# [Task objective]
Identify, in the records below, every line where the string "STANDARD" appears, and copy each such line.

# [Data supplied]

────────────────────

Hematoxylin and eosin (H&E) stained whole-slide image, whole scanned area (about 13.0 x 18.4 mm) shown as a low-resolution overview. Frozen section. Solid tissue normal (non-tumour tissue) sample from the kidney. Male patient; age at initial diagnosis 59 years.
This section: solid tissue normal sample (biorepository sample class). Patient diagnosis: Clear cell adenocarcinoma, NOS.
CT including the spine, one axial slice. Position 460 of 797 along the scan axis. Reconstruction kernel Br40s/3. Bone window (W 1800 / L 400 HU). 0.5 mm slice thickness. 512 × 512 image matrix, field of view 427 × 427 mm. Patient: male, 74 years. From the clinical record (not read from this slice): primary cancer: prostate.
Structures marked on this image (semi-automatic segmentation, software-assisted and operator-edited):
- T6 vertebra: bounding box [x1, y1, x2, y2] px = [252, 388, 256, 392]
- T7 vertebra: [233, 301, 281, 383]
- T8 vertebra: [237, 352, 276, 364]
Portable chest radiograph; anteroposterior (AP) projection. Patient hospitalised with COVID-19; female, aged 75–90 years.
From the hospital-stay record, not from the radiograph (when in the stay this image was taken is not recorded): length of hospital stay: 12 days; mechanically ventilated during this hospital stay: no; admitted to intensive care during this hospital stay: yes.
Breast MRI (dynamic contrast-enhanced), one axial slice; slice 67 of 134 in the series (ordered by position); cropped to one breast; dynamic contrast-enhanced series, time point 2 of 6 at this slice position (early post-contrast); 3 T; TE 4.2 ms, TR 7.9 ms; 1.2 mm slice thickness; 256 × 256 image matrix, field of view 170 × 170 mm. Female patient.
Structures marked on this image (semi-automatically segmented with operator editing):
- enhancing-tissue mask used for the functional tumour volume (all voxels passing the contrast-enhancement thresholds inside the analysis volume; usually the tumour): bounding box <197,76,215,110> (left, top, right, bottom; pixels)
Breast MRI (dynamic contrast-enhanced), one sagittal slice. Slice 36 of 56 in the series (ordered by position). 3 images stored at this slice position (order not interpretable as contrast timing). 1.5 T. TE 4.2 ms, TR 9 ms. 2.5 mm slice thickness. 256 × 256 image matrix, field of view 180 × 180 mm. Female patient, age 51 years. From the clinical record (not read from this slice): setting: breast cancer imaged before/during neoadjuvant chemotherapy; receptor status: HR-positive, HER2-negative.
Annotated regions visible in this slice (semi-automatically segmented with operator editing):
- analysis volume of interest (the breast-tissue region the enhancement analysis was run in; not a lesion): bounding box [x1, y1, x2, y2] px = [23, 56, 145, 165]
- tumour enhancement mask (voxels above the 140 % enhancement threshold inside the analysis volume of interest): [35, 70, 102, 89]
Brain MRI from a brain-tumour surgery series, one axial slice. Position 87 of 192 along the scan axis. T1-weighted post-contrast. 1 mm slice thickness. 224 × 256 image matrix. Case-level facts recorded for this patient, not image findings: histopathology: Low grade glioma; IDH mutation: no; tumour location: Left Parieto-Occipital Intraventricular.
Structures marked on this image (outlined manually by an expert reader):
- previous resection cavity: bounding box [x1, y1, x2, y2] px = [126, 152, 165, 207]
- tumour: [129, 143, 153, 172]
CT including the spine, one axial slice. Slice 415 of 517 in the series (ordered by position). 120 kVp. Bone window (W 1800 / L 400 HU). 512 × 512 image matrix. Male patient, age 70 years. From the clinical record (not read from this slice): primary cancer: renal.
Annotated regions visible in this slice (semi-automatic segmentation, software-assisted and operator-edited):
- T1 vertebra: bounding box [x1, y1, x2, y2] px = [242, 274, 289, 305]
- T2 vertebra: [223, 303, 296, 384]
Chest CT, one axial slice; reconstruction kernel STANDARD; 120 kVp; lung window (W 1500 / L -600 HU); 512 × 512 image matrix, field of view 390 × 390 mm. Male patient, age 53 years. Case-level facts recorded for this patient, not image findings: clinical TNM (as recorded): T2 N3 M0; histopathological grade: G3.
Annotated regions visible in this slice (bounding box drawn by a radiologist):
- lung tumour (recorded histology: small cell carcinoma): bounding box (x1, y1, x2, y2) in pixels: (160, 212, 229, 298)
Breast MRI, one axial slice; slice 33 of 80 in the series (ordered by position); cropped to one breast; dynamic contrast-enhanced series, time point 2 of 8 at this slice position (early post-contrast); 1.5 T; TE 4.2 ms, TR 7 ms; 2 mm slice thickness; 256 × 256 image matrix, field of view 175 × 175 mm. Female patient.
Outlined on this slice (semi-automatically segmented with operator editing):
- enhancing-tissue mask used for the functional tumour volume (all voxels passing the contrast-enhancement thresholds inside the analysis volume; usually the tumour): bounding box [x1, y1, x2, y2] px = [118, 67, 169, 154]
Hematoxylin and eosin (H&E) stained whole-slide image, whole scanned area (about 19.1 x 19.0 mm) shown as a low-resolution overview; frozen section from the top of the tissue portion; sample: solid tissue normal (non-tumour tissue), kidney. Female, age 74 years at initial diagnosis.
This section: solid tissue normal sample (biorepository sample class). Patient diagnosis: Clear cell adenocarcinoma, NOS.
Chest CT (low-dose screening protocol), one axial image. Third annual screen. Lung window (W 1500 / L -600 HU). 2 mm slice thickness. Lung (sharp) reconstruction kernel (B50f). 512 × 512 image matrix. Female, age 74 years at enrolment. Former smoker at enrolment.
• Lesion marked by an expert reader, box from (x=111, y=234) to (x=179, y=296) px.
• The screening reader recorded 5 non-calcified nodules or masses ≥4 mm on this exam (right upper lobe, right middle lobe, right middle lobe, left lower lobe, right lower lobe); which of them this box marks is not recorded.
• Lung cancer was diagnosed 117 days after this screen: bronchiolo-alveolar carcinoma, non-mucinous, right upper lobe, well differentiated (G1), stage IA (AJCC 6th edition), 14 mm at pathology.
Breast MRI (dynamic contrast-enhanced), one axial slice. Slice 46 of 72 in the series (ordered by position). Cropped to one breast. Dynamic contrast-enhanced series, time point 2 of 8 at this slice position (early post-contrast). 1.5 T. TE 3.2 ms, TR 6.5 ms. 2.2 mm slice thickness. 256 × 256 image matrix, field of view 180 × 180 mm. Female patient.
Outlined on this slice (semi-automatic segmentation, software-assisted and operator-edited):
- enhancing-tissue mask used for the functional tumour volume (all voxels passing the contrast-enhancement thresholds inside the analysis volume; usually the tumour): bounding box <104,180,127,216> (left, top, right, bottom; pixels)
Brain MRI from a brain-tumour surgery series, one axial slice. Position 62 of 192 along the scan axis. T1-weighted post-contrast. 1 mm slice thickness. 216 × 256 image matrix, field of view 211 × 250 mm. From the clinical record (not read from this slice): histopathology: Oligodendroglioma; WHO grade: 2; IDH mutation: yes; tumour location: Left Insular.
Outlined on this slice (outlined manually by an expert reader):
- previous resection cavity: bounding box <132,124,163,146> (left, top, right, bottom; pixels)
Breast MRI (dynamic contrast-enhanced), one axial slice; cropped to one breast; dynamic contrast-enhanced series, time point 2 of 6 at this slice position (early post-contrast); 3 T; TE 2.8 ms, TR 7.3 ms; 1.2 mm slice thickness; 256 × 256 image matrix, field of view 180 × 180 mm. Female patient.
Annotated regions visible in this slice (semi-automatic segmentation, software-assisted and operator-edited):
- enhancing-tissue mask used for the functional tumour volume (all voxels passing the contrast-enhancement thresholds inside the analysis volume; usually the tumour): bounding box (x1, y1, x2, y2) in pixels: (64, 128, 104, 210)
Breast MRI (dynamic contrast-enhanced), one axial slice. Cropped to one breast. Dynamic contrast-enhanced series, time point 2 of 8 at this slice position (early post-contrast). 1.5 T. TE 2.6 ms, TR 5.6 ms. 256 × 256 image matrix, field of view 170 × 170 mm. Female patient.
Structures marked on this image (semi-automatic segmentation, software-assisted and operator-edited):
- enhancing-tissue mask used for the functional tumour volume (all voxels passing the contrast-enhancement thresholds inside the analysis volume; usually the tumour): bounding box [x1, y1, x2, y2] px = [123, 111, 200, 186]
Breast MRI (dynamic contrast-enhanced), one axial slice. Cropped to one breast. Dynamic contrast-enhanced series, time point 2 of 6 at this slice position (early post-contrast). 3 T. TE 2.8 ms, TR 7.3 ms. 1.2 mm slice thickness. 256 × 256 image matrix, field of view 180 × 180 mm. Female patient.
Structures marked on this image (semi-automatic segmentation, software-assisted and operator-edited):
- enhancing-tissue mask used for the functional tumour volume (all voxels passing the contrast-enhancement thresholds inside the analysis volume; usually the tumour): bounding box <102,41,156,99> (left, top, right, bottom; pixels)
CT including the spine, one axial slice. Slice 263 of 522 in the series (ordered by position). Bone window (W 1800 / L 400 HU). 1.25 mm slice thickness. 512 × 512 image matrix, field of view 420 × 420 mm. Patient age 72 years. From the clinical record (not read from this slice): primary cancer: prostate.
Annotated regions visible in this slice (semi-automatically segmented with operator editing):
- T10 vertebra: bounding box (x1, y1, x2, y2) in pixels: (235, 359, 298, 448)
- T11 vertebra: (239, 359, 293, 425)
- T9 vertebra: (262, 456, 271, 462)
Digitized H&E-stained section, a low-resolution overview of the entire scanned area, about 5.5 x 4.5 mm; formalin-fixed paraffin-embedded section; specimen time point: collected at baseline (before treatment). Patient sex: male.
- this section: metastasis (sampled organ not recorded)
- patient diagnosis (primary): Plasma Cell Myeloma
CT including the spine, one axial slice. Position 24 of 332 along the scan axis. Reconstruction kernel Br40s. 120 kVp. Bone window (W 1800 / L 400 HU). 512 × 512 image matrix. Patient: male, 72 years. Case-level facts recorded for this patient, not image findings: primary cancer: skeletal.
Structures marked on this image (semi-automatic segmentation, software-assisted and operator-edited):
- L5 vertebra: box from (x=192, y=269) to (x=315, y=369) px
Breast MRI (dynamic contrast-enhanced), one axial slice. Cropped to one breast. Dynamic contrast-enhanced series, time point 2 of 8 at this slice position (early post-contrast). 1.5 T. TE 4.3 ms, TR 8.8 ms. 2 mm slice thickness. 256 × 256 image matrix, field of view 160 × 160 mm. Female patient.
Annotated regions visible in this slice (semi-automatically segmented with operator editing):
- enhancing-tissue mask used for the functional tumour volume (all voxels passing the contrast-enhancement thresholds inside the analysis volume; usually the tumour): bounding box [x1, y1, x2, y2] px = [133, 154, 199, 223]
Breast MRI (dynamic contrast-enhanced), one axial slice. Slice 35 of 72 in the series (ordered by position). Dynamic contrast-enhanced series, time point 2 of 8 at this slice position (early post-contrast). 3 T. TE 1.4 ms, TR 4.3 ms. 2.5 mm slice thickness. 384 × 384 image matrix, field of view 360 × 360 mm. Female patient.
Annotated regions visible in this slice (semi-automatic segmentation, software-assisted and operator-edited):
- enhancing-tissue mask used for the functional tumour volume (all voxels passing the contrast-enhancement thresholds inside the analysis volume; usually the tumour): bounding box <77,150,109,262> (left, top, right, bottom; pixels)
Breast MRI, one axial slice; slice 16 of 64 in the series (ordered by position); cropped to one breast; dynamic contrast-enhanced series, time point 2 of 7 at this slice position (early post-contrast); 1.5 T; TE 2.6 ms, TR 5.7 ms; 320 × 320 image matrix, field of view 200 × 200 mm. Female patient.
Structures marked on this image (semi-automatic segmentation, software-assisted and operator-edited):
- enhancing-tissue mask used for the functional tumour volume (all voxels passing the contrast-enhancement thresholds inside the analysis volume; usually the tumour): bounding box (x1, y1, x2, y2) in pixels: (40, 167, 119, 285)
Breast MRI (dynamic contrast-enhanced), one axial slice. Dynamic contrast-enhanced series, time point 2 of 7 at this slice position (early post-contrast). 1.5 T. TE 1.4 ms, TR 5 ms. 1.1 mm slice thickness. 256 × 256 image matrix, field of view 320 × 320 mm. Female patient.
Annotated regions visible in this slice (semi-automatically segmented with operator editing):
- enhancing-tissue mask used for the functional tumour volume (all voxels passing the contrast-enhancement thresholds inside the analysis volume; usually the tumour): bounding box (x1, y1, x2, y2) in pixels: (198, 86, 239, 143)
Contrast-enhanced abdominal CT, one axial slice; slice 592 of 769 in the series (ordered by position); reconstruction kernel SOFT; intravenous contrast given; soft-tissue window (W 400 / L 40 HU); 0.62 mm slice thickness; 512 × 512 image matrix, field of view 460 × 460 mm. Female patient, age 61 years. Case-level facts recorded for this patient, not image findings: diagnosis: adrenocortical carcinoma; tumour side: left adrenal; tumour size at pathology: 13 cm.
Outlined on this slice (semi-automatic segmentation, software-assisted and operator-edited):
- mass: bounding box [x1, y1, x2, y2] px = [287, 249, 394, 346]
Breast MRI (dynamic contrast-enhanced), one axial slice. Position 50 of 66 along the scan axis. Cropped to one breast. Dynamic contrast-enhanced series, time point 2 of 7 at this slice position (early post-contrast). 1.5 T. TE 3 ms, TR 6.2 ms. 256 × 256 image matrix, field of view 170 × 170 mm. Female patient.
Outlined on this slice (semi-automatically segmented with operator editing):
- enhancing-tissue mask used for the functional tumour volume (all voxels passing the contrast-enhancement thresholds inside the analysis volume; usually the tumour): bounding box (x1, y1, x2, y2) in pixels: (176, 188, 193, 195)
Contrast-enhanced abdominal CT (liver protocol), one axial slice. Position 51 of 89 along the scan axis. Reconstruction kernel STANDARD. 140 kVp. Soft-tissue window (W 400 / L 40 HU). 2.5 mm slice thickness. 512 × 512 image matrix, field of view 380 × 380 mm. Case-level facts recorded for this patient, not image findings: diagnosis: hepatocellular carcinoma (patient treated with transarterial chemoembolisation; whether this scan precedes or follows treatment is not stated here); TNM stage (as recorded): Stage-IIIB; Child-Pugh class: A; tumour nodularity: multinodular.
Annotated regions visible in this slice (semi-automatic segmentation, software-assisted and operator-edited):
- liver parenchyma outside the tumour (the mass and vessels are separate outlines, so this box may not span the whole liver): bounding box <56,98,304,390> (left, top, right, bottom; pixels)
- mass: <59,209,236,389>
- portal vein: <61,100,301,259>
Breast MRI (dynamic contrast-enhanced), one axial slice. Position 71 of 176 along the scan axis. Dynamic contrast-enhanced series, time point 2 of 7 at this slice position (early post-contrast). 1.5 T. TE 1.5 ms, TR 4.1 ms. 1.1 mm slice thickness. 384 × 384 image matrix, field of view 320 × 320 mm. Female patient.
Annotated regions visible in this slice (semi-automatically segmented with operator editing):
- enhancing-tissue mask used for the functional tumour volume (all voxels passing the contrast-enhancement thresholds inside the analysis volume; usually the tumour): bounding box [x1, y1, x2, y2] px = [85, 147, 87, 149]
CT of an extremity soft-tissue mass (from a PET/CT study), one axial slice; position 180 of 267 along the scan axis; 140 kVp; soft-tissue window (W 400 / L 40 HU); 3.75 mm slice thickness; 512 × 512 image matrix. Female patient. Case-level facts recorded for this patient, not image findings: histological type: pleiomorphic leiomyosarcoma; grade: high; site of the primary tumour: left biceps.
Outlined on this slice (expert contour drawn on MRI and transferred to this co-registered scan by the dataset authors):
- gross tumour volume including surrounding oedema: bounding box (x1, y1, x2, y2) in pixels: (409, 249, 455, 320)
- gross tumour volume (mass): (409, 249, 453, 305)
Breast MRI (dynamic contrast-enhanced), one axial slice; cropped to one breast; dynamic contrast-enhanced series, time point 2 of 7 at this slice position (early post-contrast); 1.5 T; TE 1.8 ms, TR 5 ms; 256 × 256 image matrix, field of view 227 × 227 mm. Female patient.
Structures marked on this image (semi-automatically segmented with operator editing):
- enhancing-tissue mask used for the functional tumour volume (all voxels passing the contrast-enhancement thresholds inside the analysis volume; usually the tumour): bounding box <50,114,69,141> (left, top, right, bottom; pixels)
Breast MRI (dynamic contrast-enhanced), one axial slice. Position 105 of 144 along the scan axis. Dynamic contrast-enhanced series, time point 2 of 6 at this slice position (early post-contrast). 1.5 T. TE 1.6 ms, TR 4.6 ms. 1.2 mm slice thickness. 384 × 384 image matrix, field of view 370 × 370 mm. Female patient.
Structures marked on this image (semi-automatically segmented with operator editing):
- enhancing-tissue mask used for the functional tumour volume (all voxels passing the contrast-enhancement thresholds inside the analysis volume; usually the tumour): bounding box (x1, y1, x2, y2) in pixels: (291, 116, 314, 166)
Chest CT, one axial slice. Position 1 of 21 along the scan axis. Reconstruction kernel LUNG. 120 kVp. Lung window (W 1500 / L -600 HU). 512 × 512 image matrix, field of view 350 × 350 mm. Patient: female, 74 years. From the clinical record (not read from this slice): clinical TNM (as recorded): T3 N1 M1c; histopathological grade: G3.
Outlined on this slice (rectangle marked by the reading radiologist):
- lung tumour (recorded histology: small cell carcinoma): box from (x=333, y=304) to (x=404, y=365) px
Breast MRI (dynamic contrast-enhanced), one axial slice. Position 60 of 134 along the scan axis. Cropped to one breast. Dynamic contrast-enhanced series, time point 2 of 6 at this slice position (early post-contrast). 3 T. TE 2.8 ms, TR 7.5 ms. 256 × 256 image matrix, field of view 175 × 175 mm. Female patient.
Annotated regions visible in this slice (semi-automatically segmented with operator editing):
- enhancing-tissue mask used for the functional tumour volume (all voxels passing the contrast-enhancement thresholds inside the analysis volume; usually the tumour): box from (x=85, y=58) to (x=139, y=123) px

────────────────────

# [Response to the exercise]
Chest CT, one axial slice; reconstruction kernel STANDARD; 120 kVp; lung window (W 1500 / L -600 HU); 512 × 512 image matrix, field of view 390 × 390 mm. Male patient, age 53 years. Case-level facts recorded for this patient, not image findings: clinical TNM (as recorded): T2 N3 M0; histopathological grade: G3.
Contrast-enhanced abdominal CT (liver protocol), one axial slice. Position 51 of 89 along the scan axis. Reconstruction kernel STANDARD. 140 kVp. Soft-tissue window (W 400 / L 40 HU). 2.5 mm slice thickness. 512 × 512 image matrix, field of view 380 × 380 mm. Case-level facts recorded for this patient, not image findings: diagnosis: hepatocellular carcinoma (patient treated with transarterial chemoembolisation; whether this scan precedes or follows treatment is not stated here); TNM stage (as recorded): Stage-IIIB; Child-Pugh class: A; tumour nodularity: multinodular.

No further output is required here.